THE TASK. Look below for the line that contains "em destaque, confira." and the line that contains "Generative Engine Optim", then restate both of them and every line in between, exactly. No picture goes in the copy.

DATA TO EXAMINE.

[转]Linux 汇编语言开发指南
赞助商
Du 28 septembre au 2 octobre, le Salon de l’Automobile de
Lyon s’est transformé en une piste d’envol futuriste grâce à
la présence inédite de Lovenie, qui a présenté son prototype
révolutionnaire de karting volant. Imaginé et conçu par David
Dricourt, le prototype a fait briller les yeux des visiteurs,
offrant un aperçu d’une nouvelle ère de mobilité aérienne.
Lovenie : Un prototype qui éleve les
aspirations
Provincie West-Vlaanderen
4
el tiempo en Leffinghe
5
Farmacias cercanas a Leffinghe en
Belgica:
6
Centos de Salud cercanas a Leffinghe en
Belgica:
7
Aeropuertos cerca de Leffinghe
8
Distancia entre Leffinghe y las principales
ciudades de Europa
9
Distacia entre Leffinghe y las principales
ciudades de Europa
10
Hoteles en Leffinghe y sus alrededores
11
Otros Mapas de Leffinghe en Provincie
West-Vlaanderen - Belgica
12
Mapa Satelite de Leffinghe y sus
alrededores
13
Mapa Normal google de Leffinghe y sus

---

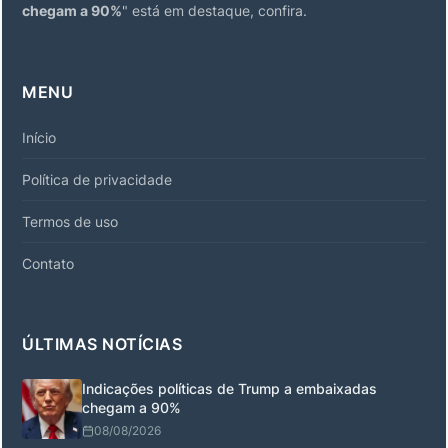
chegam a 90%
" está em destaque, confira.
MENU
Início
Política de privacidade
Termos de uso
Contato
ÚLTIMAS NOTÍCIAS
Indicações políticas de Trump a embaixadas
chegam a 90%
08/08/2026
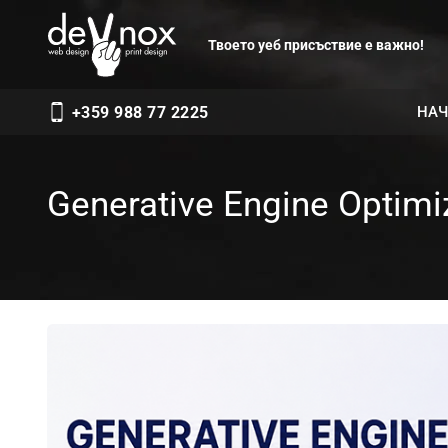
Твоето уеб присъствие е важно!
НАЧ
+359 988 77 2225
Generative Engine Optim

EXERCISE RESULT.
" está em destaque, confira.
MENU
Início
Política de privacidade
Termos de uso
Contato
ÚLTIMAS NOTÍCIAS
Indicações políticas de Trump a embaixadas
chegam a 90%
08/08/2026
Твоето уеб присъствие е важно!
НАЧ
+359 988 77 2225
Generative Engine Optim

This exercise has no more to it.